What to produce = Could you copy out the text of the entries below, swapping each "Psychopathologie Psychanalytique 2" for "Psychopathologie Psychanalytique 3" and changing nothing else? Don't include the pictures.

━━━━━━━━━━

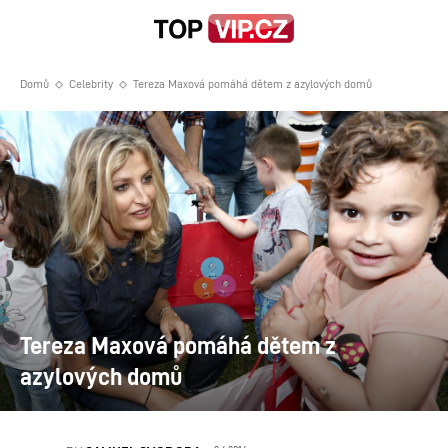
Domů
Celebrity
Tereza Maxová pomáhá dětem z azylových domů
Tereza Maxová pomáhá dětem z
azylových domů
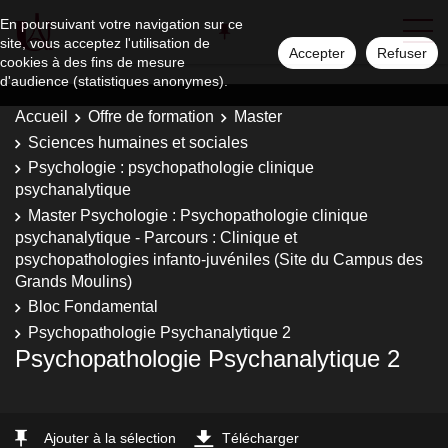
En poursuivant votre navigation sur ce
site, vous acceptez l'utilisation de
Accepter
Refuser
cookies à des fins de mesure
d'audience (statistiques anonymes).
Accueil
Offre de formation
Master
Sciences humaines et sociales
Psychologie : psychopathologie clinique
psychanalytique
Master Psychologie : Psychopathologie clinique
psychanalytique - Parcours : Clinique et
psychopathologies infanto-juvéniles (Site du Campus des
Grands Moulins)
Bloc Fondamental
Psychopathologie Psychanalytique 2
Psychopathologie Psychanalytique 2
Ajouter à la sélection
Télécharger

━━━━━━━━━━

Answer space =
Domů
Celebrity
Tereza Maxová pomáhá dětem z azylových domů
Tereza Maxová pomáhá dětem z
azylových domů
En poursuivant votre navigation sur ce
site, vous acceptez l'utilisation de
Accepter
Refuser
cookies à des fins de mesure
d'audience (statistiques anonymes).
Accueil
Offre de formation
Master
Sciences humaines et sociales
Psychologie : psychopathologie clinique
psychanalytique
Master Psychologie : Psychopathologie clinique
psychanalytique - Parcours : Clinique et
psychopathologies infanto-juvéniles (Site du Campus des
Grands Moulins)
Bloc Fondamental
Psychopathologie Psychanalytique 3
Psychopathologie Psychanalytique 3
Ajouter à la sélection
Télécharger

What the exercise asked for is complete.